When it comes to quality reporting, health care providers, including home health agencies, are performing better on process measures than clinical outcomes, the Centers for Medicare and Medicaid Services (CMS) said in a report released this week.
The 2015 National Impact Assessment of the CMS Quality Measures Report assesses the quality of care delivered across a range of programs and settings, including home health agencies, hospitals, nursing homes, as well as dialysis facilities and Medicare Part C plans.
It quantitatively evaluates provider performance between 2006 and 2012 in the aspects of health care and outcomes tracked by CMS quality measures via the Home Health Quality Reporting Program and similar programs for other provider types.
Across 119 quality measures examined throughout the quality reporting programs, 95% showed improvement over a period of three to six years across all providers. While only 35% of measures were classified as “high performing, 91% of the measures not considered “high performing” showed an increase during that time frame.
Additionally, in each of the seven programs examined, 89% – 100% of the measures demonstrated an increase over the three to six years of available data.
“Thus, broad evidence supports that quality of care and patient outcomes are improving over time, although more process measures than outcome measures were substantially improving over the study period,” CMS stated in the report.
Among process measures, 75% were classified as “high performing” or “substantially improving,” compared with 20% of outcome measures classified in these same categories.

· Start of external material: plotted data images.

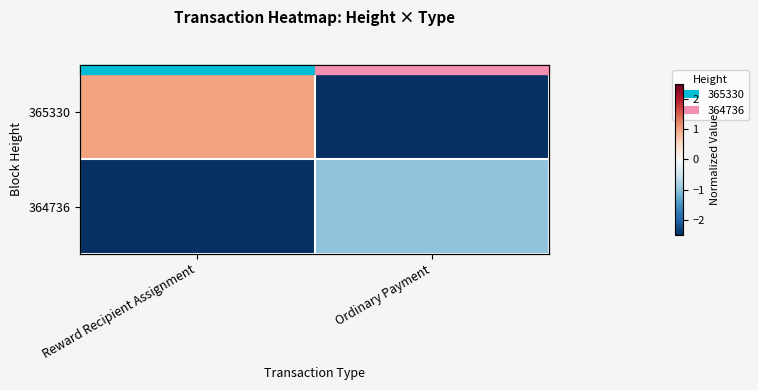

What is the difference between the highest and lowest values at Ordinary Payment?

1.5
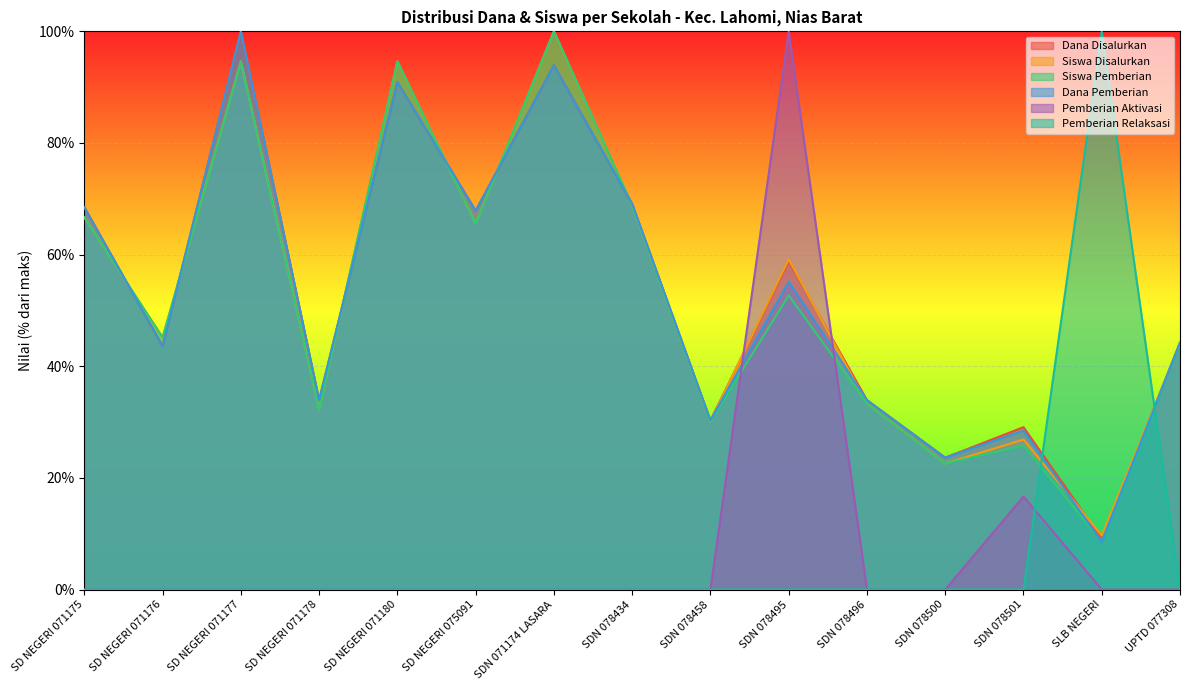

True or false: Dana Pemberian has a value of 33.9 at SDN 078496.

True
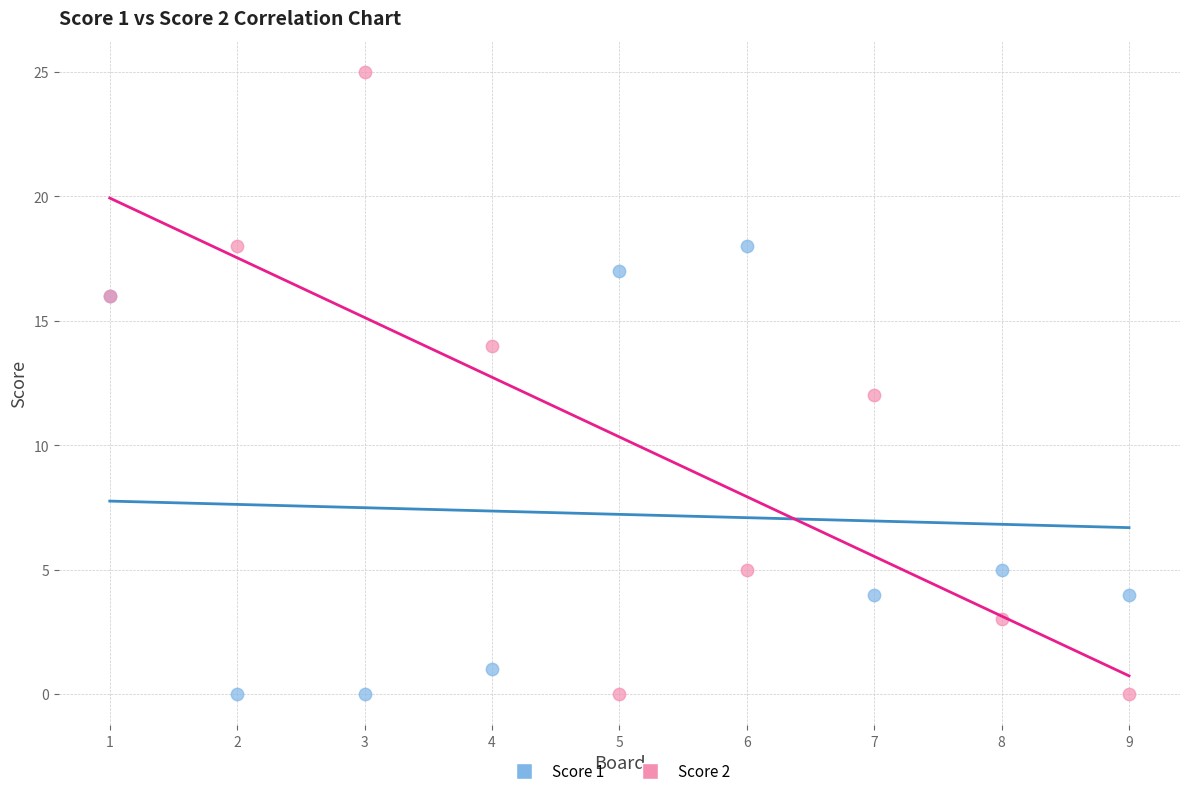

Which series reaches the maximum Y coordinate?

Score 2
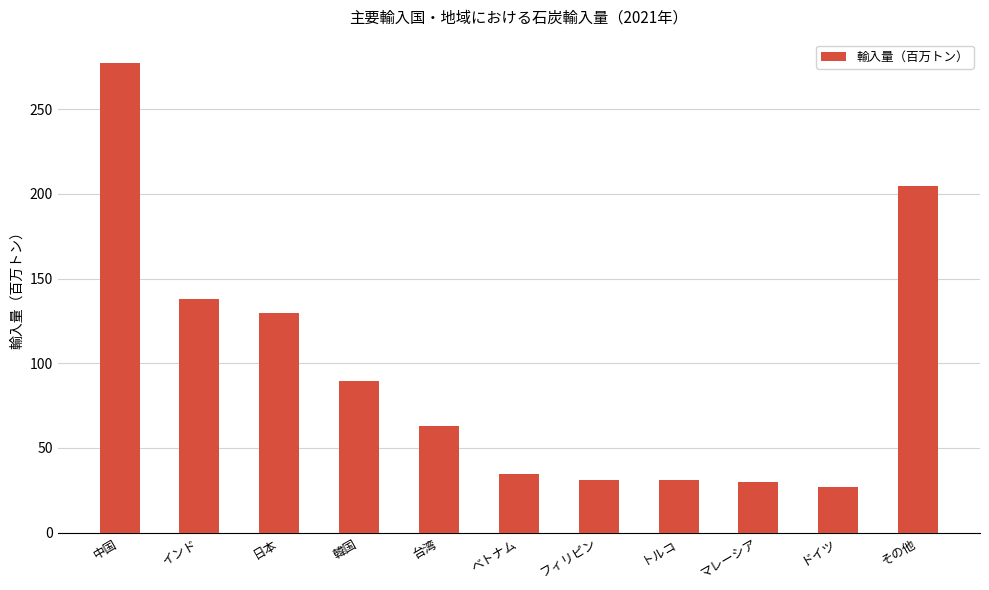

What is the greatest value displayed?

277.3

CMS has been collecting and reporting standardized data measuring the quality of health care services for more than a decade, as a strategy for increasing transparency and facilitating improvements in care delivery.
Late last month, the federal agency revealed how it plans to further enhance quality performance among health care providers, home health care included, through the collection of standardized data assessments in accordance with the Improving Medicare Post-Acute Care Transformation Act of 2014.
Overall, the results from the 2015 Report suggest that the CMS quality measurement programs are associated with improvements across all health care programs.
“While CMS is phasing out process measures and moving toward developing additional outcome measures, retaining process measures will provide timely information on the process of quality improvement efforts,” CMS stated.